**YOUR TASKS:**
• A. Decide whether each statement below agrees with the passage on transverse momentum and the helix string. Answer yes or no for each, quoting the words from the passage that decide it. (i) Partial transverse-momentum correlation changes the results after a two-jet cut significantly. (ii) One transverse-momentum model tuned with different cascade cut-offs gives nearly the same results. (iii) The helix-like correlation links rapidity and azimuth for the gluons at the end of the cascade.
• B. Continue the passage on transverse momentum and the helix string, starting after its last sentence.

Also partial $p_\perp$ correlation as assumed in~\cite{jim} gives results after a two-jet cut which differ significantly from the results of the \textsc{Jetset} default assumption.

A comparison of the first and second column illustrates the difference in $p_\perp$ compensation in the cascade and in the fragmentation. The same $p_\perp$ model, tuned with different cascade cut-offs, give significantly different results on $Q_\perp$. 

\section{Example 2: Helix string}\label{sec:screw}
At the end of a perturbative cascade the running coupling becomes relatively large and interference and coherence effects are expected to be
important. In ref~\cite{screw} arguments are presented for a helix-like correlation between
rapidity and azimuth for the gluons at the end of the cascade.

**EXERCISE DATA:**
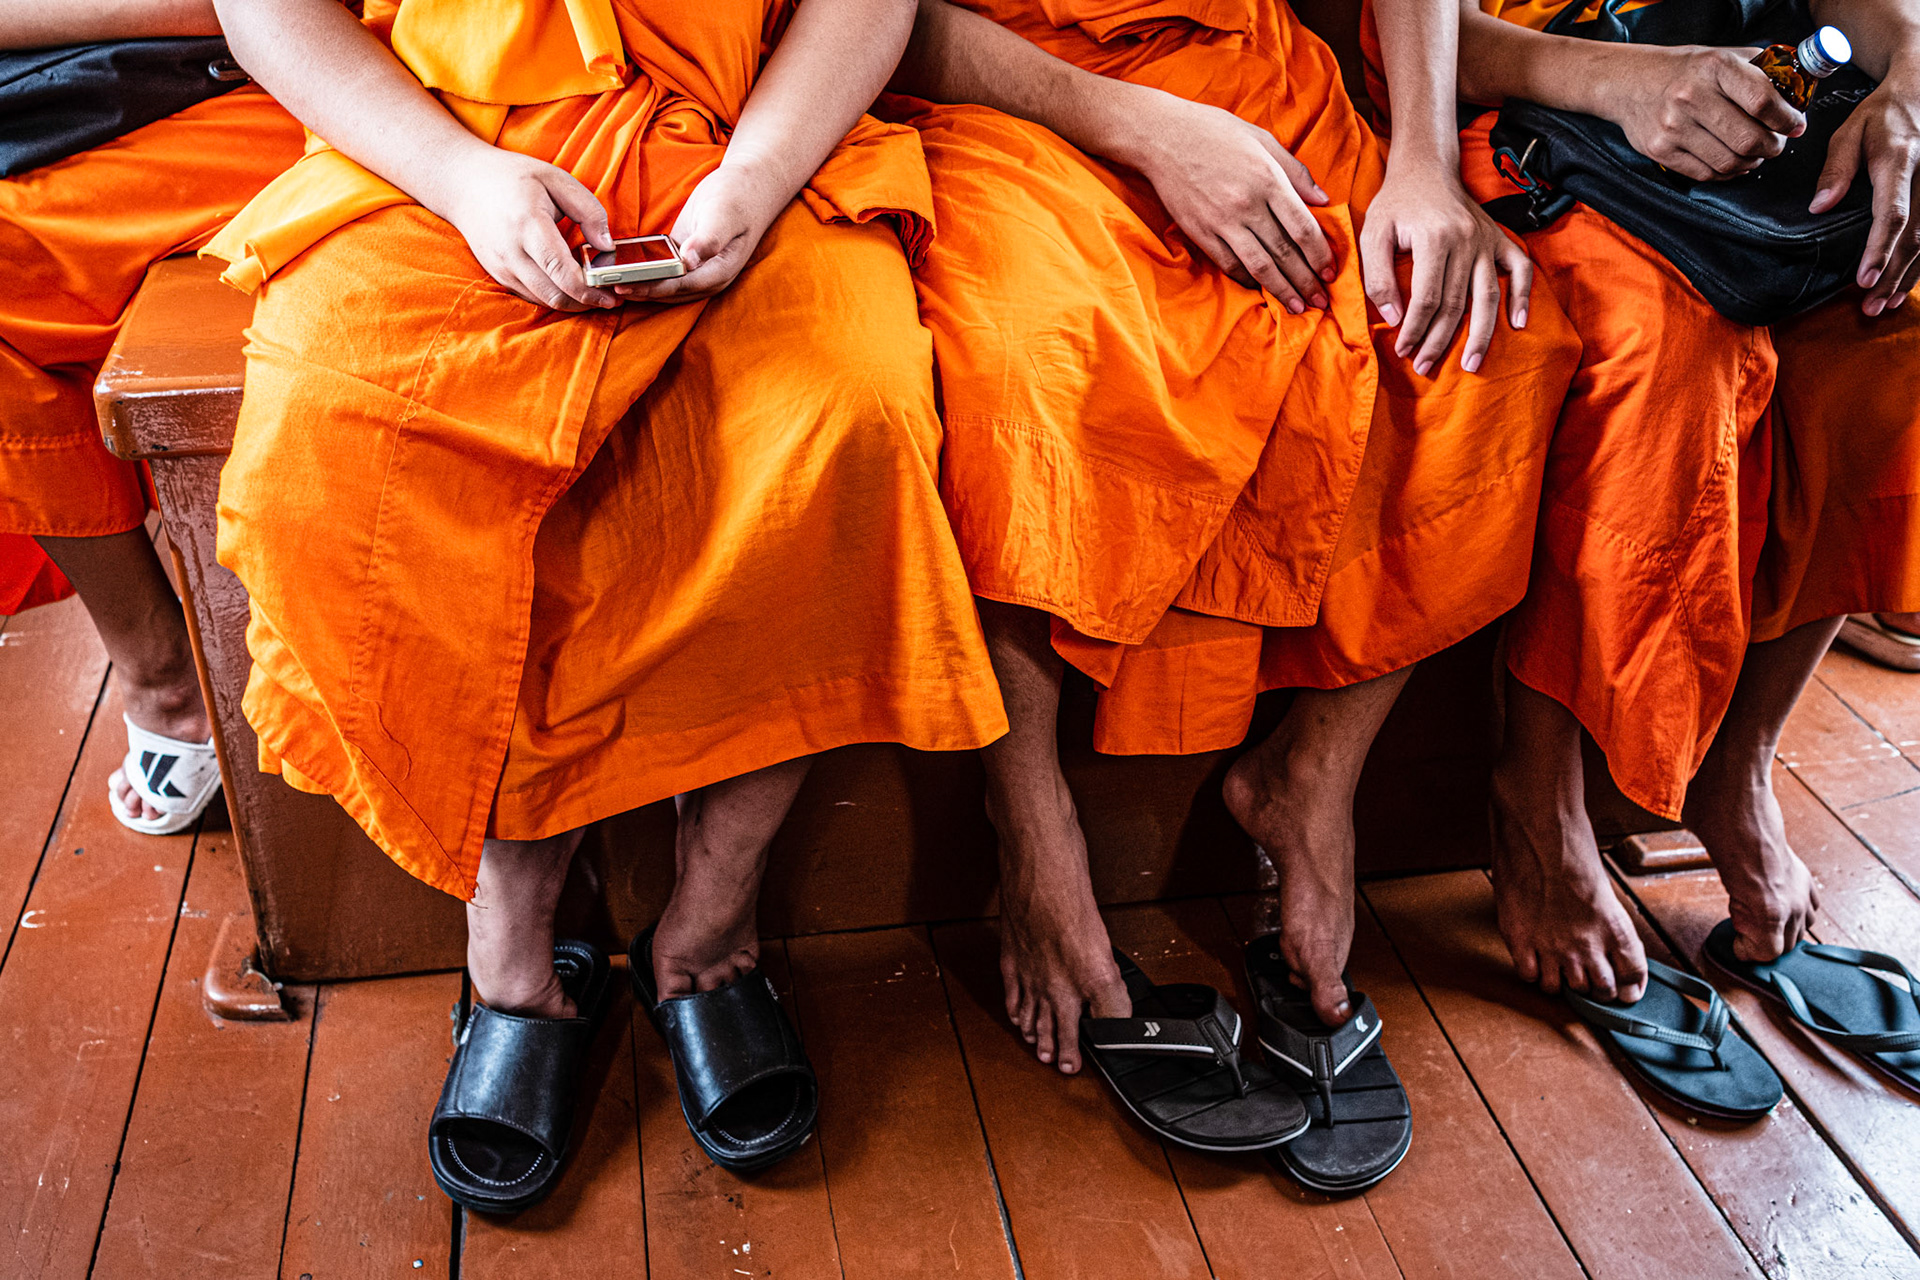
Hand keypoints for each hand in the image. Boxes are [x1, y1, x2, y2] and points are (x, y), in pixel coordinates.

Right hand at [435, 145, 618, 310]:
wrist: (464, 184)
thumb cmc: (514, 178)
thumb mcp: (556, 179)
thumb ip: (588, 211)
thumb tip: (608, 245)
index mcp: (528, 224)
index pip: (560, 269)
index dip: (588, 289)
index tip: (611, 294)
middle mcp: (511, 251)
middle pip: (554, 294)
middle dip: (585, 303)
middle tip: (610, 299)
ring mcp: (501, 267)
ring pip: (543, 300)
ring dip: (572, 303)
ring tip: (594, 294)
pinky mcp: (499, 275)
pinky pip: (532, 296)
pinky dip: (554, 296)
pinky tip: (570, 287)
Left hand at [615, 160, 787, 303]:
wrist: (746, 187)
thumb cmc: (737, 198)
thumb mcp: (724, 215)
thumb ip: (710, 240)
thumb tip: (690, 261)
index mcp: (718, 272)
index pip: (679, 287)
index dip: (652, 288)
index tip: (624, 287)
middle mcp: (705, 278)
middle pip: (666, 292)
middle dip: (637, 291)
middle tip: (603, 288)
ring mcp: (694, 271)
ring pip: (661, 285)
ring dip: (636, 285)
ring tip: (604, 284)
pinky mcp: (682, 260)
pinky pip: (659, 271)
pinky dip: (640, 272)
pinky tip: (617, 269)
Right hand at [1122, 90, 1336, 312]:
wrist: (1162, 137)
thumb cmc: (1215, 131)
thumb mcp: (1262, 139)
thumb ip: (1295, 171)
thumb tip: (1322, 200)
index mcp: (1268, 179)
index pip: (1303, 227)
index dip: (1321, 255)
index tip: (1331, 272)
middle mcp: (1247, 205)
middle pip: (1285, 252)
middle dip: (1307, 281)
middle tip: (1322, 300)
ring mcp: (1221, 222)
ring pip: (1259, 266)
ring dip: (1282, 290)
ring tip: (1298, 307)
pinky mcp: (1199, 232)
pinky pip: (1228, 264)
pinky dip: (1247, 280)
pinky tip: (1261, 289)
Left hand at [1360, 158, 1532, 374]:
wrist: (1425, 168)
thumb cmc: (1396, 203)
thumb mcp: (1373, 233)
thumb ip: (1379, 276)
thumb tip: (1394, 317)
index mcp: (1435, 238)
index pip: (1426, 299)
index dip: (1414, 330)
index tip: (1402, 350)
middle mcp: (1466, 240)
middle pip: (1456, 304)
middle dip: (1439, 341)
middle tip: (1424, 367)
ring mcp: (1486, 240)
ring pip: (1488, 296)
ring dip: (1481, 335)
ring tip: (1471, 364)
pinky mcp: (1498, 238)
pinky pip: (1520, 269)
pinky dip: (1522, 296)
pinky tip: (1518, 324)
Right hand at [1608, 45, 1804, 181]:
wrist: (1629, 82)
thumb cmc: (1684, 70)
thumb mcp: (1722, 56)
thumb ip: (1759, 71)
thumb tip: (1796, 93)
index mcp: (1715, 67)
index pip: (1763, 101)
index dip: (1787, 120)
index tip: (1796, 126)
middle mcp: (1691, 96)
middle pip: (1748, 138)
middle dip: (1773, 147)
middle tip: (1777, 144)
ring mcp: (1673, 126)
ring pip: (1729, 161)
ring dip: (1751, 162)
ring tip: (1755, 154)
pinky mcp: (1660, 150)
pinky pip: (1705, 173)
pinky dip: (1727, 173)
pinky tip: (1733, 163)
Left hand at [1812, 62, 1919, 314]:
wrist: (1919, 93)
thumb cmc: (1879, 115)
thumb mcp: (1849, 131)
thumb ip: (1835, 169)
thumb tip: (1819, 207)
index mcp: (1900, 161)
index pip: (1892, 213)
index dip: (1879, 249)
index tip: (1863, 279)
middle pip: (1914, 236)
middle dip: (1892, 275)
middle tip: (1870, 308)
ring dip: (1907, 276)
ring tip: (1884, 306)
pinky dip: (1919, 263)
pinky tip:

**ANSWERS FOR THE EXERCISE:**
• A.
(i) Yes: "gives results after a two-jet cut which differ significantly"
(ii) No: "tuned with different cascade cut-offs, give significantly different results"
(iii) Yes: "helix-like correlation between rapidity and azimuth for the gluons at the end of the cascade"

• B.
A modification to the Lund fragmentation scheme reflecting this correlation is presented and the pitch of the helix is given by an unknown parameter $\Delta y/\Delta\phi=\tau$, with expected values around $0.3 -0.5$.

A measure constructed to give a signal for a helix correlation
is presented in ref~\cite{screw}. It is called ``screwiness'' and is defined by
\eqbe S(\omega) \propto \left<\biggl|\sum_{|y_i|<y\srm{cut}}\exp(i(\omega y_i - \phi_i))\biggr|^2\right>, \eqen
where $y_i$ and $\phi_i$ is the rapidity and azimuthal angle for particle $i$, and the sum goes over all particles in a central region specified by the rapidity $y_{\mathrm{cut}}$. If a correlation as in the helix model appears in hadronization, $S(\omega)$ will peak at $\omega\approx 1/ \tau$.

MC simulations of \pair q strings without cascade show a clear signal in $S(\omega)$ for $\tau\sim 0.5$ or larger~\cite{screw}. To check the influence of relatively soft gluons on $S(\omega)$, we have combined the helix fragmentation with the \textsc{Jetset} default treatment of strings with gluons~\cite{gluonkinks}.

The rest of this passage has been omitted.